The public consultation invites views from the public and from stakeholders on the improvements to service levels and facilities that passengers may wish to see, in order to provide a railway that supports the growth in passenger numbers we expect to see and delivers the wider economic benefits it is capable of. This Government have committed to a major programme of investment in the rail infrastructure in the north of England. The projects currently under way, such as the £600 million “Northern Hub” schemes, will allow substantial increases in capacity, improved journey opportunities and cleaner and more efficient operation through route electrification.

9 Jun 2014 : Column 28WS

We will be seeking to deliver these benefits through the TransPennine Express and Northern franchises, while also securing significant efficiency improvements to ensure the taxpayer benefits, and we welcome views on the best way to achieve this.

We want to ensure that the Northern and TransPennine Express franchises we deliver best serve the needs of the people that will use them. To that end we are working closely with Rail North, a new body bringing together the local transport authorities across the whole of the north of England, in the development of them. This consultation is being carried out jointly with Rail North and aims to capture the views of the wide range of stakeholders in the region.

We are confident that our developing partnership with Rail North will help to bring a stronger local focus to the two franchises. Through this, and the skills, investment and innovation brought by the successful bidders, we can deliver a top-class railway for the north of England.

Northern Lighthouse Board and Trinity House (Triennial Review)

The Parliamentary Under-Secretary of State for Transport (Stephen Hammond): On 12 December 2013, I announced the commencement of the triennial review of Northern Lighthouse Board (NLB) and Trinity House (TH). Today, I am pleased to announce the conclusion of the review and the publication of the report.

The review was conducted in accordance with Cabinet Office guidance (Guidance on Reviews of Non-Departmental Public Bodies, June 2011).

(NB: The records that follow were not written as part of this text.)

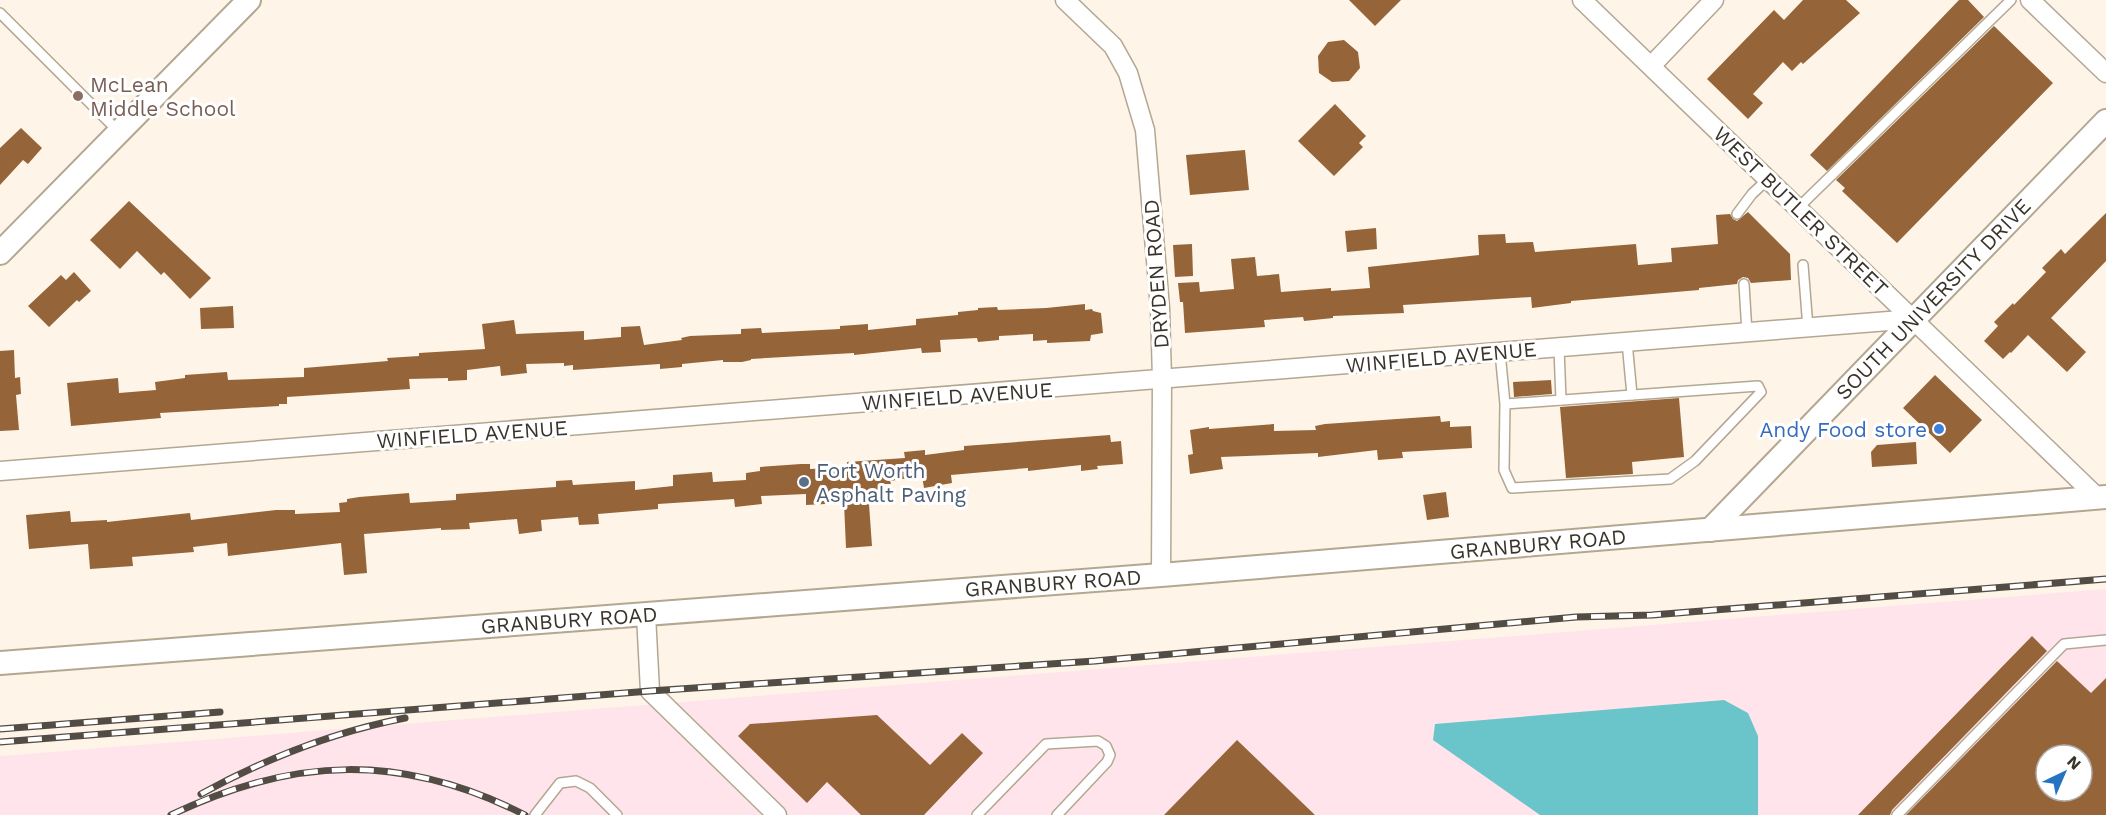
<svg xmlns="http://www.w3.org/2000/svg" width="2106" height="815" viewBox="0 0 2106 815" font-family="'Work Sans',sans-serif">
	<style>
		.industrial { fill: #ffe5eb; fill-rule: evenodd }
		.water { fill: #6ac5ca }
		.building { fill: #966439; fill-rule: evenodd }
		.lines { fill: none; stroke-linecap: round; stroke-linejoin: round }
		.service-casing { stroke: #b4a792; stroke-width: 12 }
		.minor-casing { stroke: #b4a792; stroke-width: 21 }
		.tertiary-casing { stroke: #b4a792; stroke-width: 26 }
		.service { stroke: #fff; stroke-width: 9 }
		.minor { stroke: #fff; stroke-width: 18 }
		.tertiary { stroke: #fff; stroke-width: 22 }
		.rail-casing { stroke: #534c44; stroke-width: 7 }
		.rail { stroke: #fff; stroke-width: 4.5; stroke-dasharray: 14; stroke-linecap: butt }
		.education-dot { fill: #8d6e63; stroke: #fff; stroke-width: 2 }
		.shop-dot { fill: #3f7fe0; stroke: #fff; stroke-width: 2 }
		.service-dot { fill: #5c6f8a; stroke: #fff; stroke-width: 2 }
		.labels { text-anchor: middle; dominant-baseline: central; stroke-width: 6; stroke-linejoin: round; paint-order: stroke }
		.education-label { font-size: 21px; fill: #785e54; stroke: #fff; text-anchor: start }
		.street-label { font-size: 21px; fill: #39332b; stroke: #fff }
		.shop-label { font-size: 21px; fill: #366cbe; stroke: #fff; text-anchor: end }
		.service-label { font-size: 21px; fill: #4e5e75; stroke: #fff; text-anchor: start }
	</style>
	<rect width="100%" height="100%" fill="#fef5e8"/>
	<path class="industrial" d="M2106,589v226h-2106v-59zM2046,755h36v36h-36z"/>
	<path class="water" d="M1724,700l24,13 10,23v79h-218l-107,-75 2,-16z"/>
	<g class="building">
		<path d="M1349,0h52l-26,26z"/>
		<path d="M1803,0h43l14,13 -57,51 -2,-2 -9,9 -9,-9 -30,32 10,9 -15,16 -41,-40 67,-69 10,10z"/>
		<path d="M1959,0h9l16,17 -157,154 -17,-16z"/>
		<path d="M1994,26l59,57 -156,160 -55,-52 3,-3 -9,-8z"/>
		<path d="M1344,40l14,12 2,16 -11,13 -17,1 -13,-9 -1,-17 10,-14z"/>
		<path d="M1335,104l31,32 -7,7 4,4 -29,29 -36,-35z"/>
		<path d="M21,128l21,20 -14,16 -5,-4 -23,25v-37z"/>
		<path d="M1245,150l4,40 -59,5 -4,-40z"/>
		<path d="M129,201l82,77 -21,21 -26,-27 -3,3 -24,-24 -17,18 -30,-29z"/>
		<path d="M1748,212l42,42 1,26 -40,3 -3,-5 -5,-1 -5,3 -1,4 -38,4v2l-128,11v2l-39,5 -1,-11 -128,8 1,8 -71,3v2l-29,3 -1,-4 -39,3 1,7 -80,6 -2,-31h-3l-2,-19 21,-1 1,10 34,-3 -3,-30 24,-2 2,19 22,-2 2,18 50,-4v3l39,-3 -2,-21 111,-12 -1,-20 27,-1 1,9 27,-1 2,10 101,-8 2,21 34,-3 -1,-14 47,-4 -2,-29 14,-1 3,5 4,2z"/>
		<path d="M2106,213v48l-55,57 35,34 -19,20 -39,-37 -17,18 -1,-1 -7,7 -19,-18 14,-15 -4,-4 19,-19 1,2 32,-33 -4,-4 19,-19 4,5z"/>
		<path d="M1376,228l1,21 -30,3 -2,-21z"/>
		<path d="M1192,244l1,32 -18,1 -2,-32z"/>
		<path d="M74,272l17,19 -12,11 -2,-2 -28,27 -21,-21 33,-31 5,5z"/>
		<path d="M1085,304v6l7,-1 1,2 8,2 2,20 -12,2 -1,6 -43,2v-3l-14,1v-7l-34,2v4l-21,2 -1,-4 -37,2 1,12 -19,1 -1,-5 -67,7v-2l-103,6v1l-9,2h-19v-2l-41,4v3l-22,2v-5l-87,6v-5l-9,1v-3l-38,1 1,9 -26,3 -1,-10 -33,4v10l-19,1v-3l-39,1 1,10 -123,8v7h-8v2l-119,7 1,5 -90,8 -4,-43 51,-5 1,15 37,-3 -1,-8 30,-4v-3l42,-3 1,8 76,-3v-9l84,-7 -1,-3 32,-2v-3l66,-4 -3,-25 32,-4 2,14 68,-3v9l37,-3v-10l19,-1 4,19 38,-5 -1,-2 9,-2 51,-2v-5l20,-1 1,5 78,-4v-3l28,-2v6l48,-5v-6l42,-4v-3l20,-2v-2l19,-1 1,3 48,-2z"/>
		<path d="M233,306l1,22 -33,1 -1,-21z"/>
		<path d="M14,350l1,28 5,-1 1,17 -5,1 3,35 -19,1v-80z"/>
		<path d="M1935,375l47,45 -32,33 -47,-45z"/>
		<path d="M1551,380l1,14 -38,3 -1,-15z"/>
		<path d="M1679,398l5,59 -52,5 1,12 -67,4 -6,-71z"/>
		<path d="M1440,416l1,6 9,-1v6l21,-1 1,22 -70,4 1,6 -25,2 -1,-10 -59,7v-4l-97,4 2,12 -33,5 -2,-19 5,-1 -3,-24 19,-3v2l65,-5v7l42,-1 -1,-4 10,-2z"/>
		<path d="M1110,435l1,7 10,-1 2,23 -26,2 1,3 -17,2v-6l-53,6v-3l-77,7 1,8 -28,5 -2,-12 -32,5 1,3h-10v6h-13l4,56 -26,2 -2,-45 -38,2v-11l-45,2 1,8 -27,3 -1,-8 -76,5v5l-60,5 1,10 -20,1 -1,-8 -37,3 1,11 -23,3 -2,-15 -48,4 1,6 -29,1v-2l-77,6 3,39 -23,2 -3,-32 -113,13 -1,-13 -34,4 1,5 -62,5 1,9 -43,3 -2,-25 -59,5 -3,-34 44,-4 1,11 36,-2v2l83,-9 1,7 85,-10h19v4l45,-2 -1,-9 8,-1v-3l12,-2 50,-4 1,10 46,-3v-6l100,-7v-6l16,-1 1,5 62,-4v9l38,-4v-11l39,-3 1,10 33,-2v-7l14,-2v-4l41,-3h9v5l38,-2 -1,-5 58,-4 -1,-6 21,-2v5l39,-5v-4z"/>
		<path d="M1916,442l1,22 -45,3 -1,-15 6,-7z"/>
		<path d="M1446,492l3,25 -22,3 -4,-25z"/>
		<path d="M2032,636l15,15 -155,159 -2,5h-32z"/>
		<path d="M2057,661l34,32 15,-15v137h-200zM2046,755h36v36h-36z"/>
		<path d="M877,715l53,50 32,-32 21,20 -59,62h-63l-34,-33 -20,21 -69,-67 12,-12z"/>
		<path d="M1237,740l78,75h-151z"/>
	</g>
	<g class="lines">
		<g class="service-casing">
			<g id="service">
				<path d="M0,13l119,119"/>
				<path d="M1798,208l213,-208"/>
				<path d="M1737,214l15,-20 16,-15"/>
				<path d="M1803,265l5,63"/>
				<path d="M1744,284l3,49"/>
				<path d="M1627,342l5,53"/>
				<path d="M1559,348l2,52"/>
				<path d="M1500,352l5,52 -1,66 8,18 158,-9 25,-18 66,-69 -3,-6 -253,18"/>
				<path d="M535,815l25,-32 16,-2 14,7 27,27"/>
				<path d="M977,815l69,-71 52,-3 8,5 4,9 -3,7 -50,53"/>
				<path d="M1897,815l167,-171 42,-4"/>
			</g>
		</g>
		<g class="minor-casing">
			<g id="minor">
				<path d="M1065,0l48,46 15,27 17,57 15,178 2,71 -1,196"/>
				<path d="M1582,0l516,498"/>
				<path d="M2030,0l76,73"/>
				<path d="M1651,66l63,-66"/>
				<path d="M0,471l1914,-152"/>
				<path d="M646,615l4,76 127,124"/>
			</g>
		</g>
		<g class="tertiary-casing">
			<g id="tertiary">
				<path d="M0,253l249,-253"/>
				<path d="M1710,530l396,-409"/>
				<path d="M0,663l1161,-88 945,-78"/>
			</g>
		</g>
		<use href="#service" class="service"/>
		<use href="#minor" class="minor"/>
		<use href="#tertiary" class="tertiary"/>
		<g class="rail-casing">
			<g id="rail">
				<path d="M0,729l220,-17"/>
				<path d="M0,742l650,-51 445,-30 481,-44 76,-2 454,-36"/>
				<path d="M201,794c64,-35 132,-62 204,-76"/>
				<path d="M171,815c123,-59 232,-62 354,0"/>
			</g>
		</g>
		<use href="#rail" class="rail"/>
	</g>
	<circle class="education-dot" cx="78" cy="96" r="6"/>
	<circle class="shop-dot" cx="1939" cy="429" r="6"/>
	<circle class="service-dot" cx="804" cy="482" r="6"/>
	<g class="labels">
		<g class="education-label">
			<text x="90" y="84">McLean<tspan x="90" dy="24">Middle School</tspan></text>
		</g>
		<g class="street-label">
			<text transform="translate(1801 211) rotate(44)">WEST BUTLER STREET</text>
			<text transform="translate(1156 274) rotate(-94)">DRYDEN ROAD</text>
			<text transform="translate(1933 299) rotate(-46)">SOUTH UNIVERSITY DRIVE</text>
			<text transform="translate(1441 357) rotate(-5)">WINFIELD AVENUE</text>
			<text transform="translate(957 396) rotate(-4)">WINFIELD AVENUE</text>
			<text transform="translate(472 434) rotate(-4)">WINFIELD AVENUE</text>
			<text transform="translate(1538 544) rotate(-5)">GRANBURY ROAD</text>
			<text transform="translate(1053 583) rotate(-4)">GRANBURY ROAD</text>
			<text transform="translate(569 620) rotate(-4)">GRANBURY ROAD</text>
		</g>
		<g class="shop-label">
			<text x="1927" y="429">Andy Food store</text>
		</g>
		<g class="service-label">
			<text x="816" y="470">Fort Worth<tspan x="816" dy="24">Asphalt Paving</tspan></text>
		</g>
	</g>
	<g transform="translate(2064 773) rotate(44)"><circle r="28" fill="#ffffff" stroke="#b0adaa" stroke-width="1.5"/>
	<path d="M0-4.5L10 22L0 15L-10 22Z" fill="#2573c2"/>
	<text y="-9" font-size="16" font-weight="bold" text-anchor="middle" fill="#39332b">N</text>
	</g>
</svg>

NLB and TH were involved at key stages of the review, and the findings of the report have been discussed with both bodies. The key conclusion is that the primary function of the General Lighthouse Authorities (GLAs) (i.e. the provision of marine aids to navigation) is still necessary and that this is best delivered through the NLB and TH as non-departmental public bodies (NDPBs).

The review also identified a number of measures which, if implemented, should improve the bodies’ governance transparency and accountability. The Department for Transport will be taking these recommended measures forward in discussion with the GLAs over the coming months.

I would like to thank the GLAs for their assistance, and all those stakeholders who were involved during the course of the review.